Segment Open

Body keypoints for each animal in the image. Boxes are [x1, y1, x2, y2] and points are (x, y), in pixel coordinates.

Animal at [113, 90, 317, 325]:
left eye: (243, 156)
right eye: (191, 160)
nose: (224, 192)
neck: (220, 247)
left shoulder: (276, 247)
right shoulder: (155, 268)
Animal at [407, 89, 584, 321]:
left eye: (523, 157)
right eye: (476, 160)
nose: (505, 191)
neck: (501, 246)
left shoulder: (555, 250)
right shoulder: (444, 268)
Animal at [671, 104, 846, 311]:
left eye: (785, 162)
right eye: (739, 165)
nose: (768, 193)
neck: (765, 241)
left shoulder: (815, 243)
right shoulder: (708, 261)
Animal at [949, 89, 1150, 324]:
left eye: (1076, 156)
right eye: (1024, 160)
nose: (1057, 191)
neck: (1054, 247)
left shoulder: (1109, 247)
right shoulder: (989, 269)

Segment Closed
Segment Open

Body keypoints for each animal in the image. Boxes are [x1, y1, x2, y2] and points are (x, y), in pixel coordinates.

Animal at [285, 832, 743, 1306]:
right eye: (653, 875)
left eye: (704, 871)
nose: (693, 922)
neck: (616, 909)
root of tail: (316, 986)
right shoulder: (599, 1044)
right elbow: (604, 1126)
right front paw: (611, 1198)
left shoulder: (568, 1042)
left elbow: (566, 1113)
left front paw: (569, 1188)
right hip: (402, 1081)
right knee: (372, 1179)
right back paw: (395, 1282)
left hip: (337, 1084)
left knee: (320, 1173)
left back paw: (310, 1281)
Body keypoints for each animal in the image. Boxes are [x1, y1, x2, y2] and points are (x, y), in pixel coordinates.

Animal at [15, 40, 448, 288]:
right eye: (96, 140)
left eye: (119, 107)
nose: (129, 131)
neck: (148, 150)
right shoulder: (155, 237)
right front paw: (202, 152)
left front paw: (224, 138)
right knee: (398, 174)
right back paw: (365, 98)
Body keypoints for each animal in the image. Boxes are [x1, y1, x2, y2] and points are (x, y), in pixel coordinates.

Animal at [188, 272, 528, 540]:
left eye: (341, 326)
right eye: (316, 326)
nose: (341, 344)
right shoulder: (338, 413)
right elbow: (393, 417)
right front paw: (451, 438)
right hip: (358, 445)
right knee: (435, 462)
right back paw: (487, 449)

Segment Closed

**WHAT IS REQUIRED**
Please give back exactly the lines of the listing above that run from the one containing "right back paw: (395, 1282)" through the one containing "neck: (148, 150)", and only those.

**ANSWER FOR THE TASK**
right back paw: (395, 1282)
left hip: (337, 1084)
left knee: (320, 1173)
left back paw: (310, 1281)
Body keypoints for each animal in the image. Boxes are [x1, y1, x2, y2] and points are (x, y), in pixel coordinates.

Animal at [15, 40, 448, 288]:
right eye: (96, 140)
left eye: (119, 107)
nose: (129, 131)
neck: (148, 150)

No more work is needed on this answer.